Each entry that follows should be retyped exactly.

◆ **Exercise inputs**
▬▬▬
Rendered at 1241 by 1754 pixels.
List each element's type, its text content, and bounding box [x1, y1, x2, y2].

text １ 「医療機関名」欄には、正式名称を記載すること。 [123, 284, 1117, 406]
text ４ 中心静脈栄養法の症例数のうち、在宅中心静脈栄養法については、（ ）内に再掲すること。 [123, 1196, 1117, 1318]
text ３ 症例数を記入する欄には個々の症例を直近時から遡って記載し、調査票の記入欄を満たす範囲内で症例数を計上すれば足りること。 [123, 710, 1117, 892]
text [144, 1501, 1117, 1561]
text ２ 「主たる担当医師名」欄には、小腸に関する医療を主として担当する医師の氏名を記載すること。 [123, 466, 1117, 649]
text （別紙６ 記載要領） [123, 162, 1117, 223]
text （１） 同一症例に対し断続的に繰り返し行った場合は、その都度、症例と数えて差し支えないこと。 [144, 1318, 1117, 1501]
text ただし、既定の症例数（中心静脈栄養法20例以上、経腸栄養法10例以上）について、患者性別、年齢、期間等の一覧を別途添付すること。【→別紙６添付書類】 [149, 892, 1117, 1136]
▬▬▬
◆ **Output for this task**
Rendered at 1241 by 1754 pixels.
List each element's type, its text content, and bounding box [x1, y1, x2, y2].

text １ 「医療機関名」欄には、正式名称を記載すること。 [123, 284, 1117, 406]
text ４ 中心静脈栄養法の症例数のうち、在宅中心静脈栄養法については、（ ）内に再掲すること。 [123, 1196, 1117, 1318]
text ３ 症例数を記入する欄には個々の症例を直近時から遡って記載し、調査票の記入欄を満たす範囲内で症例数を計上すれば足りること。 [123, 710, 1117, 892]
text [144, 1501, 1117, 1561]
text ２ 「主たる担当医師名」欄には、小腸に関する医療を主として担当する医師の氏名を記載すること。 [123, 466, 1117, 649]
text （別紙６ 記載要領） [123, 162, 1117, 223]
text （１） 同一症例に対し断続的に繰り返し行った場合は、その都度、症例と数えて差し支えないこと。 [144, 1318, 1117, 1501]
text ただし、既定の症例数（中心静脈栄養法20例以上、経腸栄養法10例以上）について、患者性別、年齢、期間等の一覧を別途添付すること。【→別紙６添付書類】 [149, 892, 1117, 1136]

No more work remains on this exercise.